Holy Family, Year A, and Mary, Mother of God
- Where is the newborn king of the Jews? (Mt. 2:2)
My previous reflection ended with my wondering if my eating the body of Christ and my drinking his blood would bring me judgment and condemnation or spiritual health and remedy. I am now wondering in a similar fashion whether I am like the son who, asked by his father to go to the vineyard, answered, “I will not,” but had a change of heart afterwards and went, or whether I am like the other son who readily agreed to the father’s request but then did not go (cf. Mt. 21:28-32).
No doubt, I prefer to be included among those who do our heavenly Father’s will—among the tax collectors and prostitutes who enter the kingdom of God ahead of the self-righteous who refuses to welcome them or eat with them. That I would rather be identified with the son who changed his mind is evident in my taking part in the denunciation of the hypocrisy, the self-righteousness, the self-complacency, the intolerant orthodoxy, or the convenient certainty of the scribes and the Pharisees. I lament that these natural-born citizens, respected as religious leaders by others, did not know better: they—along with the king at whose service they were and who was a generous temple benefactor—should have been the first to know of the birth of the newborn king of the Jews and to go find and welcome him. While they quickly and expertly pinpointed the place where the Messiah would be born, sadly they did not join the pagan foreigners in their search for him or, much less, in their paying him homage. Their expertise partly contributed to the atrocity Herod committed in order to eliminate a potential rival to the throne. No, I would want no part in this; it would be a privilege for me rather to be counted among the strangers and the marginalized that are deemed disobedient and least expected to be godly but end up heeding God’s word and repenting.
But once lifted up in a position of privilege, I can get so focused on the position that I lose sight of the Savior who has looked kindly on my lowliness. My zeal for the newly acquired status can turn me into an elitist and exclusivist. And before I know it, I am as hypocritical, self-righteous, self-complacent, intolerant, and arrogant in my self-declared certainty as those I have been denouncing.

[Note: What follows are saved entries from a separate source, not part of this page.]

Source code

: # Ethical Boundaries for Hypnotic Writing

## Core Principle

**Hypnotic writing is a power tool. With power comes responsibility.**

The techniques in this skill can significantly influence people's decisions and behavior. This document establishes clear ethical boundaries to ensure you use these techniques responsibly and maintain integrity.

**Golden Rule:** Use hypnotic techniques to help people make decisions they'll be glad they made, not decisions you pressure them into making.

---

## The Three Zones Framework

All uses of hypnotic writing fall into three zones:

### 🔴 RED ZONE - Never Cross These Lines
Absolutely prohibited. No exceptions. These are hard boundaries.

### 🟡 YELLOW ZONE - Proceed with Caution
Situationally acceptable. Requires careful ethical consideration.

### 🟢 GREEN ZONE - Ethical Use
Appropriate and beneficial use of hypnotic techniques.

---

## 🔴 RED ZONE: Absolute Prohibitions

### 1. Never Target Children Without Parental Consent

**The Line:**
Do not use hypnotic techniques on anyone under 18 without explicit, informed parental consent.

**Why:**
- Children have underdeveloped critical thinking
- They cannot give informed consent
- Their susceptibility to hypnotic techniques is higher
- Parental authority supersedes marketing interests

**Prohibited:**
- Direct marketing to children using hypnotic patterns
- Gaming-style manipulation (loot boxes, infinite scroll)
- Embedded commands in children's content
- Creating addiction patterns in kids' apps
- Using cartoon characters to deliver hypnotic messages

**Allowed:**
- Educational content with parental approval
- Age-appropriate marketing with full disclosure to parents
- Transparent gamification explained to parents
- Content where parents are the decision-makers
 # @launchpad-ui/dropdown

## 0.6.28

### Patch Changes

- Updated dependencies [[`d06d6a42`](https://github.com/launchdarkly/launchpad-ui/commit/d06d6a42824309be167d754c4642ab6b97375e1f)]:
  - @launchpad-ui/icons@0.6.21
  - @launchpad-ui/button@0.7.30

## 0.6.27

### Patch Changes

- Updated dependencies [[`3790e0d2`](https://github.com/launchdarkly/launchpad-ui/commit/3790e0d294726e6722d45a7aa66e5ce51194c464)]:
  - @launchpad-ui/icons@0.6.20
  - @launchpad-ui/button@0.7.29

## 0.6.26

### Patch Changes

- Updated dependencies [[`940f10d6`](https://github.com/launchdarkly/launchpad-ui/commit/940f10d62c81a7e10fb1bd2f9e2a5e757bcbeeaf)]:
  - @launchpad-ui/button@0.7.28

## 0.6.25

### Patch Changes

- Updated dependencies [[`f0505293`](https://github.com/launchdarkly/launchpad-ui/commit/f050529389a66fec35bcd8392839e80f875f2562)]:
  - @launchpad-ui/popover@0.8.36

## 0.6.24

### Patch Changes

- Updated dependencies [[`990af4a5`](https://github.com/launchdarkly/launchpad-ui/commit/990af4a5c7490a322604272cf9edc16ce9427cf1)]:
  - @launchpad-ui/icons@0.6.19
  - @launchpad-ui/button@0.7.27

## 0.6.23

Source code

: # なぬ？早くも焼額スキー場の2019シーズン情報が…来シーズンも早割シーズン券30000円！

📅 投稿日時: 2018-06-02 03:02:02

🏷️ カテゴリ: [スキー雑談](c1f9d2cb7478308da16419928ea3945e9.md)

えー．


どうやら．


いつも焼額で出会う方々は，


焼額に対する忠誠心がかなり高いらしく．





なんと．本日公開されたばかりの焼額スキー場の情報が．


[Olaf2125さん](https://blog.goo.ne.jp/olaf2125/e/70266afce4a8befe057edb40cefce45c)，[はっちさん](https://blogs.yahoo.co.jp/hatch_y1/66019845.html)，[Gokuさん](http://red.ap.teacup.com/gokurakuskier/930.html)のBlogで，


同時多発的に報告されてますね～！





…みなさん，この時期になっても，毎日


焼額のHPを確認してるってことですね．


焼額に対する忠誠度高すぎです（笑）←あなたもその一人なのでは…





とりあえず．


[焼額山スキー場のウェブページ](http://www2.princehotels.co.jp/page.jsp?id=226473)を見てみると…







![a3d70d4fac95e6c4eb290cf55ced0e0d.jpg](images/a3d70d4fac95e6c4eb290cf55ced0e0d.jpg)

No, it is not uncommon that those who fight the beast turn into beasts themselves. History shows, in fact, that many of those who succeeded in overthrowing dictators managed to become dictators themselves. Those too who today oppose terrorism and its tactics can unwittingly end up promoting it by making use of torture and other terrorist means. Even former aliens need to remember their past oppression in a foreign land, lest they become oppressors of aliens in their midst (Ex. 22:20-22; 23:8-10; Lev. 19:33-25; Dt. 10:18-20).
And remembrance, I do believe, is the logical and proper antidote to the forgetfulness that leads to pride and self-righteousness. Such a remembrance takes place first and foremost when I listen to the words of Scripture which proclaim God’s deeds and clarify the mystery contained in them (cf. Dei Verbum, 2).
If I remember in this manner I should be left convinced that exalted status must be attributed not to my own merits but to the special grace of Christ, and that membership in a privileged religious or ethnic group does not guarantee salvation but only demands greater commitment, righteousness, respect, love, compassion, kindness, humility, gentleness, patience, forbearance, forgiveness, and filial piety or espousal devotion from the one who belongs to such a group (cf. Lumen Gentium, 14; Amos 3:2; 9:7; Mt. 3:9; Rom. 11:21; Heb. 12:25).
If I remember thus, it should become clear to me that the only privileged status or kinship that matters really and ultimately is the one that comes with hearing the word of God and acting on it, and that Mary, the Mother of God, while surely blessed for having carried Jesus in her womb and nursed him at her breasts, is even more blessed for her attentiveness to the word of God and her observance of it (Lk. 8:21; 11:27-28).
If I recall and reenact what Jesus did and commanded be done in his memory—his dying to destroy our death—I too will know the kind of peace St. Vincent de Paul knew and I will be free of paralyzing anxiety and irrationality-producing fear. For I can rest assured that all the protests and grumblings of nations, every rising-up and plotting of kings and princes against the Lord and his anointed, and all the sufferings and deaths the oppressors can inflict are not going to thwart God’s plan of salvation (cf. Ps. 2). I will have no reason to be afraid, if indeed I too heard clearly the good news the angel proclaimed to the shepherds about the birth of the Messiah and Lord, of Jesus the Savior. Being Emmanuel, the Messiah and Lord is here with us, guiding us through all the joyful, luminous, sorrowful and glorious events of life and realizing his plan of salvation for those who are lowly enough to be converted and allow him to guide them, even though they might have initially said “no.”